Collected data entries
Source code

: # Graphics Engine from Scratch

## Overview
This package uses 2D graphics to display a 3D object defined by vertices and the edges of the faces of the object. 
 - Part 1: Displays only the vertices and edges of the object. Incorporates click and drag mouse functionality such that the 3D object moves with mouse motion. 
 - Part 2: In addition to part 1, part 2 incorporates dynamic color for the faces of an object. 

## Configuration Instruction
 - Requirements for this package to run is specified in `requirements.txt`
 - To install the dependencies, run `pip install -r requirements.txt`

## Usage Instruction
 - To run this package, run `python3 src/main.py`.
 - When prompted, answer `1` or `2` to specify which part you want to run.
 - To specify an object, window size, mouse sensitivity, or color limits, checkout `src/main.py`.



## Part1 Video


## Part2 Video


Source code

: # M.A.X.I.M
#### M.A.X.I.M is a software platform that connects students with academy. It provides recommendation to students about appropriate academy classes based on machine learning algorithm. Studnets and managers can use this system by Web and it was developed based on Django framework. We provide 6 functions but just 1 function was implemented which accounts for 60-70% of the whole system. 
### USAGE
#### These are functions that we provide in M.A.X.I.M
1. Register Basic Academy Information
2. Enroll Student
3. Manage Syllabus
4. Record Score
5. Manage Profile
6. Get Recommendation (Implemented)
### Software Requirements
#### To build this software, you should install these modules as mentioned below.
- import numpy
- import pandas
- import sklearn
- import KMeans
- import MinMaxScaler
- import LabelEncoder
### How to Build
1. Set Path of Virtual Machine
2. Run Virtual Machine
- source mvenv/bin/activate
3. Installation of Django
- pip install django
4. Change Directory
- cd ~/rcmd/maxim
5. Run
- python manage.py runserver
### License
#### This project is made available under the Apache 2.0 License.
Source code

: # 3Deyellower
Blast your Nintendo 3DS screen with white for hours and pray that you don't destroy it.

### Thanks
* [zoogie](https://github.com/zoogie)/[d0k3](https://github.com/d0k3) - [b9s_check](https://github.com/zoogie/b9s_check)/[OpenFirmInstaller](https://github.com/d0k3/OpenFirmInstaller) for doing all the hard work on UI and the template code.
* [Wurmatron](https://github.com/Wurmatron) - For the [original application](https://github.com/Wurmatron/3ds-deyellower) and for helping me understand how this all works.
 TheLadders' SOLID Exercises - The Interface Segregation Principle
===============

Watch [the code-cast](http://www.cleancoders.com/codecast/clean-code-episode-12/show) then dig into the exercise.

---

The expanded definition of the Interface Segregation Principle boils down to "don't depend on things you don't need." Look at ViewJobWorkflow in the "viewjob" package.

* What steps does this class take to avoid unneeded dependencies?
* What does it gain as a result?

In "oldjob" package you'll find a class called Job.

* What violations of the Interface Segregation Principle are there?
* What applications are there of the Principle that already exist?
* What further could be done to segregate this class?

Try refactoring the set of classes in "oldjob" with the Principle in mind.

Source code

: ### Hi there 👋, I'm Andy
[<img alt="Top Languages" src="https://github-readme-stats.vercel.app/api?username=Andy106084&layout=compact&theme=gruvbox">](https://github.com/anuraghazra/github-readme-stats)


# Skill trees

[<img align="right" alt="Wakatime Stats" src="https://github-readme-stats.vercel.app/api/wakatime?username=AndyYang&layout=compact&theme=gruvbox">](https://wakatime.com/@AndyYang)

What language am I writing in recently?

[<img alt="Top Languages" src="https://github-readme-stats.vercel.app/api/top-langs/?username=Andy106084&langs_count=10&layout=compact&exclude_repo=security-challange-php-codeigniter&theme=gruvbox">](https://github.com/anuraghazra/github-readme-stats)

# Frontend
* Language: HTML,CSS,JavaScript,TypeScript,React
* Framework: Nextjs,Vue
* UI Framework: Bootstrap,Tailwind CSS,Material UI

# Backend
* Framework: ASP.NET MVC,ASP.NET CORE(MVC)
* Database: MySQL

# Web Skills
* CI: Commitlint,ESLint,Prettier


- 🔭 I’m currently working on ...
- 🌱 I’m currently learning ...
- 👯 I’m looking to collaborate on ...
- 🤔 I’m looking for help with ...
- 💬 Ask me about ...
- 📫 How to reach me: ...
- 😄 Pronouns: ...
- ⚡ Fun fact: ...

AIM OF THE TASK: Copy out every row again, swapping each "Virtual Machine" for "Virtual Environment" and keeping all other text the same.

TASK SOLUTION:
Source code

: # Graphics Engine from Scratch

## Overview
This package uses 2D graphics to display a 3D object defined by vertices and the edges of the faces of the object. 
 - Part 1: Displays only the vertices and edges of the object. Incorporates click and drag mouse functionality such that the 3D object moves with mouse motion. 
 - Part 2: In addition to part 1, part 2 incorporates dynamic color for the faces of an object. 

## Configuration Instruction
 - Requirements for this package to run is specified in `requirements.txt`
 - To install the dependencies, run `pip install -r requirements.txt`

## Usage Instruction
 - To run this package, run `python3 src/main.py`.
 - When prompted, answer `1` or `2` to specify which part you want to run.
 - To specify an object, window size, mouse sensitivity, or color limits, checkout `src/main.py`.



## Part1 Video


## Part2 Video


Source code

: # M.A.X.I.M
#### M.A.X.I.M is a software platform that connects students with academy. It provides recommendation to students about appropriate academy classes based on machine learning algorithm. Studnets and managers can use this system by Web and it was developed based on Django framework. We provide 6 functions but just 1 function was implemented which accounts for 60-70% of the whole system. 
### USAGE
#### These are functions that we provide in M.A.X.I.M
1. Register Basic Academy Information
2. Enroll Student
3. Manage Syllabus
4. Record Score
5. Manage Profile
6. Get Recommendation (Implemented)
### Software Requirements
#### To build this software, you should install these modules as mentioned below.
- import numpy
- import pandas
- import sklearn
- import KMeans
- import MinMaxScaler
- import LabelEncoder
### How to Build
1. Set Path of Virtual Environment
2. Run Virtual Environment
- source mvenv/bin/activate
3. Installation of Django
- pip install django
4. Change Directory
- cd ~/rcmd/maxim
5. Run
- python manage.py runserver
### License
#### This project is made available under the Apache 2.0 License.
Source code

: # 3Deyellower
Blast your Nintendo 3DS screen with white for hours and pray that you don't destroy it.

### Thanks
* [zoogie](https://github.com/zoogie)/[d0k3](https://github.com/d0k3) - [b9s_check](https://github.com/zoogie/b9s_check)/[OpenFirmInstaller](https://github.com/d0k3/OpenFirmInstaller) for doing all the hard work on UI and the template code.
* [Wurmatron](https://github.com/Wurmatron) - For the [original application](https://github.com/Wurmatron/3ds-deyellower) and for helping me understand how this all works.
 TheLadders' SOLID Exercises - The Interface Segregation Principle
===============

Watch [the code-cast](http://www.cleancoders.com/codecast/clean-code-episode-12/show) then dig into the exercise.

---

The expanded definition of the Interface Segregation Principle boils down to "don't depend on things you don't need." Look at ViewJobWorkflow in the "viewjob" package.

* What steps does this class take to avoid unneeded dependencies?
* What does it gain as a result?

In "oldjob" package you'll find a class called Job.

* What violations of the Interface Segregation Principle are there?
* What applications are there of the Principle that already exist?
* What further could be done to segregate this class?

Try refactoring the set of classes in "oldjob" with the Principle in mind.

Source code

: ### Hi there 👋, I'm Andy
[<img alt="Top Languages" src="https://github-readme-stats.vercel.app/api?username=Andy106084&layout=compact&theme=gruvbox">](https://github.com/anuraghazra/github-readme-stats)


# Skill trees

[<img align="right" alt="Wakatime Stats" src="https://github-readme-stats.vercel.app/api/wakatime?username=AndyYang&layout=compact&theme=gruvbox">](https://wakatime.com/@AndyYang)

What language am I writing in recently?

[<img alt="Top Languages" src="https://github-readme-stats.vercel.app/api/top-langs/?username=Andy106084&langs_count=10&layout=compact&exclude_repo=security-challange-php-codeigniter&theme=gruvbox">](https://github.com/anuraghazra/github-readme-stats)

# Frontend
* Language: HTML,CSS,JavaScript,TypeScript,React
* Framework: Nextjs,Vue
* UI Framework: Bootstrap,Tailwind CSS,Material UI

# Backend
* Framework: ASP.NET MVC,ASP.NET CORE(MVC)
* Database: MySQL

# Web Skills
* CI: Commitlint,ESLint,Prettier


- 🔭 I’m currently working on ...
- 🌱 I’m currently learning ...
- 👯 I’m looking to collaborate on ...
- 🤔 I’m looking for help with ...
- 💬 Ask me about ...
- 📫 How to reach me: ...
- 😄 Pronouns: ...
- ⚡ Fun fact: ...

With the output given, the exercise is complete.